Regardless, the Recess Appointments Clause is not designed to overcome serious institutional friction. It simply provides a subsidiary method for appointing officials when the Senate is away during a recess. Here, as in other contexts, friction between the branches is an inevitable consequence of our constitutional structure. See Myers, 272 U. S., at 293 (Brandeis, J., dissenting). That structure foresees resolution not only through judicial interpretation and compromise among the branches but also by the ballot box.

Here is the opinion: Canning

188 thoughts on “Supreme Court Unanimously Finds President Obama Violated Constitution In Use Of Recess Appointments”

  1. To expand on mespo727272’s comment at 2:22 pm June 26, 2014:

    Jonathan Turley, perhaps now that you’ve taken down President Obama a notch with your criticism of his extra-constitutional behavior in making four recess appointments when Congress was nominally not in recess — why don’t you comment on Congress’ cute trick?

    Do you really think it’s constitutionally correct and within their power for Congress to abrogate the President’s executive power by the sham non-recess when essentially no one’s in Congress and everyone’s on vacation or between Sessions? Do you really think calling Congress into “Session” for mere minutes every 3 days during the Recess is the intent of the law?

    “12/17/11 09:49 PM EST The Senate adjourned for the year shortly after 3:30 p.m. Saturday, but GOP leaders insisted on holding ten cursory pro-forma sessions over the next month to stop President Obama from making recess appointments.”

    Read more: http://thehill.com/homenews/senate/200121-senate-schedules-pro-forma-sessions-to-block-obamas-recess-appointments

    1. karen503 – evidently the Supreme Court thinks Congress is in session, even if the President doesn’t.

  2. Annie, Government was never intended to be large, it was always intended to be small. That’s the true stature of a Republic-Democracy. That’s real freedom. When a government takes from one and gives to another that’s socialism. We were never intended to be a complete socialistic country.

  3. Constitutional Law “professor ” who “studied” constitution at Harvard , who “taught” constitution , and who had said will “obey” constitution , has really done all of that , while living in his bubble , and his supporters will defend him while living in their own bubbles .
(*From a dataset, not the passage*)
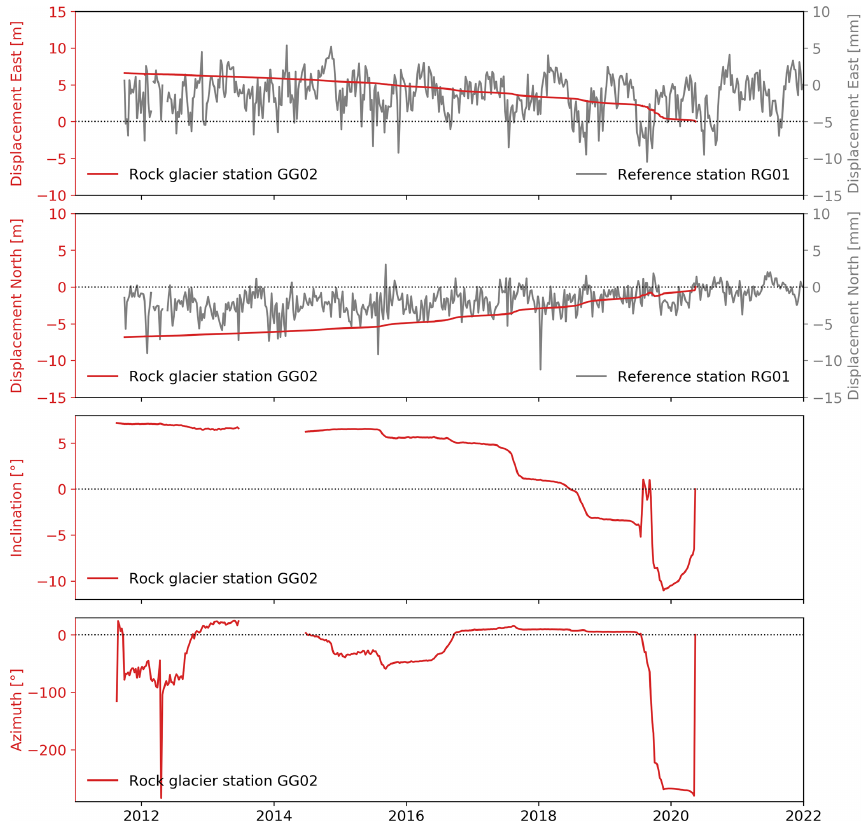
Figure B2. A decade of displacement, inclination, and azimuth for the Grabengufer rock glacier (position GG02). In 2020, the boulder where the GNSS station was installed showed an anomalous behaviour and strong acceleration until falling into the gully. The data show this process until the last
  4. Jimmycrackcorn and all others who think they pass out of a need for the planet when they kick the bucket…. BALONEY! In 40 years you will be back on it or floating in space around an asteroid belt between Venus and Mars. You bought the One Lifetime MuslimJudeoChristian thing to control you. Take more responsibility than that!

  5. Thanks, what I wrote that, I guess, you found acceptable was concise, to the point, economical of words, circumvented the “fog factor” and was perfectly meaningless for want of any trace of meaningful context.

    Also, it was specifically written to be flawlessly pointless.

  6. Or, it does not depend on what your definition of “is” is.

  7. Now see, that was concise and to the point.

    An “economy of words” and circumvention of the “fog factor.”

  8. How about one (compound) sentence, whatever happens, as it happens, is inescapably both perfectly necessary and perfectly sufficient, even if so merely because nothing else ever happens.

  9. Richard,

    Thank you for your telling me of your appreciation for being given a way to get a nap. Naps can be helpful.

    I write for, and only for, such people, if any, who may find some use for what i write.